In business, seeking “diversity” aims to achieve the same principle. We often get overly reliant on one set of opinions and forget how diverse opinions protect us. Having team members with different approaches, like cold calls versus relationship-building, allows for learning and growth. Balancing top-down management with organic, creative approaches enriches the organization. Diverse viewpoints on processes, hiring, marketing, and sales bring valid, valuable insights, creating a holistic business strategy.

Diverse Opinions in Business

When we seek “diversity” in business, we look to do the same thing as in wealth management. Sometimes we get overly reliant on one set of opinions, but we often forget about the ways “diverse opinions” protect us. If you have someone on your team who says the only way to make sales is to have 100s of cold calls per day, put someone on your team who might try to develop sales through the development of real relationships with 20 intentionally researched and thoughtful calls per day. Let that diversity of opinion play together, learn from each other, and mix in together.

Diversity Contradictory Methods as Strength

If you have someone on your team that is “top-down management,” also have someone at the table to discuss “organic, creative, management.” One might think these are contradictory approaches and a business has to decide which one to adopt. Yes, if a business has management, HR, or owners creating all the systems and processes, then the only diversity left is racial diversity or diversity of personalities, genders, etc. But we should look at it more holistically and consider where, how, and why individuals develop their thought processes.

Holistic Diversity for Better Decisions, Not Quotas

It benefits a business to consider everything from a diverse point of view—its processes, hiring, marketing decisions, and sales decisions (hard sell, soft sell, or both?). Different experiences bring different valid values to the table. We are foolish to look at diversity narrowly. We should consider race, ethnicity, age, etc., but also the diversity of thought and the origins of those thoughts. What experiences, personal and professional, are they steeped in?

What most businesses need, in my experience, is not to meet quotas but to make better decisions. The quotas met are in relation to the ongoing decisions made. There are two net benefits of seeing diversity in this way:

  1. Conflict and Respect: In a truly diverse environment, there is conflict, and we should agree to disagree without causing disrespect. Disrespect means “I’m done listening,” while disagreement means, “I’m grateful for the conversation in which both of us are heard.”
  2. Background for Better Decisions: When we have full-on diversity, we have a better background to make decisions.

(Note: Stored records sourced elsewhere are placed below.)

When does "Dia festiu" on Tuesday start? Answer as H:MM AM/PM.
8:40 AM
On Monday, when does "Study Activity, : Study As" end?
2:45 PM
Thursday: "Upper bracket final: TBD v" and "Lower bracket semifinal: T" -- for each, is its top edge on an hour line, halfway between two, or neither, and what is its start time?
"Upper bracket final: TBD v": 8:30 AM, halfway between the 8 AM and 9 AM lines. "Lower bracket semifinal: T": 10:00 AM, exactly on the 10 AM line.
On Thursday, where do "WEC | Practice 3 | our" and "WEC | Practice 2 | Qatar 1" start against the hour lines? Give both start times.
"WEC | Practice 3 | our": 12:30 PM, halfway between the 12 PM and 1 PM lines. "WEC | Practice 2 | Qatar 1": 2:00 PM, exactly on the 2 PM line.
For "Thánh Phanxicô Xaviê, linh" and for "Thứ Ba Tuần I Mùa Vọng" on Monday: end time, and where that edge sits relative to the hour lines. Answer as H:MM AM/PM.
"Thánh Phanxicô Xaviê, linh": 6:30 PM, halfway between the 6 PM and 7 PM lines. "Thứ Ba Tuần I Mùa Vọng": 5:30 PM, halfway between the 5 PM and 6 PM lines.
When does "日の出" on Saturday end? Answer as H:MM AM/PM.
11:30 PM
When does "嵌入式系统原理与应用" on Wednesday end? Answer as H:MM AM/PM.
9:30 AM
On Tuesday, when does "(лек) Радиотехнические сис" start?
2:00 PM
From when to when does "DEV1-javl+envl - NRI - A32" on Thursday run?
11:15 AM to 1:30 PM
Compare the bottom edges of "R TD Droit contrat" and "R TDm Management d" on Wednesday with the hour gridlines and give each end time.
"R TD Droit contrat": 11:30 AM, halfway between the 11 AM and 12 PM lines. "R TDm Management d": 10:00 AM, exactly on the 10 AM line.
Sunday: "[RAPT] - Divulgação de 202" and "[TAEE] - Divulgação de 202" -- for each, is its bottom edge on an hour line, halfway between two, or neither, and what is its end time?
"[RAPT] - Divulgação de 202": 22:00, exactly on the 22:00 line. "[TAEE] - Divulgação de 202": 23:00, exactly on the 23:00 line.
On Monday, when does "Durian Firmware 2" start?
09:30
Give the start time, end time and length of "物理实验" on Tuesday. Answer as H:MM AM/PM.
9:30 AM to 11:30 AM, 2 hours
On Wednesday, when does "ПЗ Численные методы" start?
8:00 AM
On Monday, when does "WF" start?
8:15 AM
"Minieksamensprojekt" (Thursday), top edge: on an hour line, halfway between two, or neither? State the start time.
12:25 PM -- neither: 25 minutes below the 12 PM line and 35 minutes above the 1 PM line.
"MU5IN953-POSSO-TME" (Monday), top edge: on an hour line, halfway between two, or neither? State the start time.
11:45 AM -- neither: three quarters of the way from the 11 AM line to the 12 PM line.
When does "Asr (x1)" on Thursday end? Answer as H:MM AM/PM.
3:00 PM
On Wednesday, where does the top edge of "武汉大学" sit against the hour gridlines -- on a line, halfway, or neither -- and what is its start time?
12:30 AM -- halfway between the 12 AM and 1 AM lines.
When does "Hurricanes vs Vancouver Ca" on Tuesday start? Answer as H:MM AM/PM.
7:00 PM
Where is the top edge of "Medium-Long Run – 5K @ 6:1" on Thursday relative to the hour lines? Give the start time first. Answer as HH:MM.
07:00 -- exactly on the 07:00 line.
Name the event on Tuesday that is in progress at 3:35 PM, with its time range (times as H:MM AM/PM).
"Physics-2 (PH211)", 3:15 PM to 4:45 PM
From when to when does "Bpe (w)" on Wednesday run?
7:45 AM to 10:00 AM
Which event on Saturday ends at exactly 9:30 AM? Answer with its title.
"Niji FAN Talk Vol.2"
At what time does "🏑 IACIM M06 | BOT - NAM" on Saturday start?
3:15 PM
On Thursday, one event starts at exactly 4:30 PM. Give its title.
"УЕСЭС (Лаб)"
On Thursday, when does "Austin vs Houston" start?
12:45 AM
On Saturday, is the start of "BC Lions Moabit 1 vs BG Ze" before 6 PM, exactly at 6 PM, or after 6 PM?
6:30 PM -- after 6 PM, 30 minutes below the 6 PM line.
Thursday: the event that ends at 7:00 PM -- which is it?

If we seek truly diverse workplaces, we seek to understand diverse experiences that will best help direct us toward the mutual outcomes we seek as a unit, team, or business. If we create that, we have diversity, we have culture, we have ONENESS.

Conclusion

Embracing diversity in its fullest sense enriches our businesses and leads us to oneness. By valuing diverse opinions and backgrounds, we make better decisions and build a stronger, more cohesive team.